### EXERCISE GOAL
Every line of the data, first to last, must be written out unchanged.

• • • • • • •

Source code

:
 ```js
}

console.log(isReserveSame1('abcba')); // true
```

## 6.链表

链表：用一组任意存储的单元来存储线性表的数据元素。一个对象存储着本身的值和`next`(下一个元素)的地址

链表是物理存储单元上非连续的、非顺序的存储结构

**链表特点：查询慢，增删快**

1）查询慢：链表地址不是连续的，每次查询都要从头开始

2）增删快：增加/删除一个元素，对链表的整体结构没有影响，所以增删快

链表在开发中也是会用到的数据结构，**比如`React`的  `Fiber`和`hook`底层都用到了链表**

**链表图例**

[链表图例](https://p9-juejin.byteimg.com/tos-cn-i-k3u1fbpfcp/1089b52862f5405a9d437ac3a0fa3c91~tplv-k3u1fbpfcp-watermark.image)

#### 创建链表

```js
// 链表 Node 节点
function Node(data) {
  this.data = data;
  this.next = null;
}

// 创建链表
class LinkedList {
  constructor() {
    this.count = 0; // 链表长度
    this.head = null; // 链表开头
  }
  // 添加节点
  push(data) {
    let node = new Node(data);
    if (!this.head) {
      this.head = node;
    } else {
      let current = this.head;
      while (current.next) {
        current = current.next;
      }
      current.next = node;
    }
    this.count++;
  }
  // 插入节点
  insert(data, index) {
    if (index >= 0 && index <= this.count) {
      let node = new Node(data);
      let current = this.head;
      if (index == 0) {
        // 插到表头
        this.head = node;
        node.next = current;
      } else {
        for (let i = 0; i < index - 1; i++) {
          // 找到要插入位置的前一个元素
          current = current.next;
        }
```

• • • • • • •

### OUTPUT OF THE TASK
Source code

:
 ```js
}

console.log(isReserveSame1('abcba')); // true
```

## 6.链表

链表：用一组任意存储的单元来存储线性表的数据元素。一个对象存储着本身的值和`next`(下一个元素)的地址

链表是物理存储单元上非连续的、非顺序的存储结构

**链表特点：查询慢，增删快**

1）查询慢：链表地址不是连续的，每次查询都要从头开始

2）增删快：增加/删除一个元素，对链表的整体结构没有影响，所以增删快

链表在开发中也是会用到的数据结构，**比如`React`的  `Fiber`和`hook`底层都用到了链表**

**链表图例**

[链表图例](https://p9-juejin.byteimg.com/tos-cn-i-k3u1fbpfcp/1089b52862f5405a9d437ac3a0fa3c91~tplv-k3u1fbpfcp-watermark.image)

#### 创建链表

```js
// 链表 Node 节点
function Node(data) {
  this.data = data;
  this.next = null;
}

// 创建链表
class LinkedList {
  constructor() {
    this.count = 0; // 链表长度
    this.head = null; // 链表开头
  }
  // 添加节点
  push(data) {
    let node = new Node(data);
    if (!this.head) {
      this.head = node;
    } else {
      let current = this.head;
      while (current.next) {
        current = current.next;
      }
      current.next = node;
    }
    this.count++;
  }
  // 插入节点
  insert(data, index) {
    if (index >= 0 && index <= this.count) {
      let node = new Node(data);
      let current = this.head;
      if (index == 0) {
        // 插到表头
        this.head = node;
        node.next = current;
      } else {
        for (let i = 0; i < index - 1; i++) {
          // 找到要插入位置的前一个元素
          current = current.next;
        }
```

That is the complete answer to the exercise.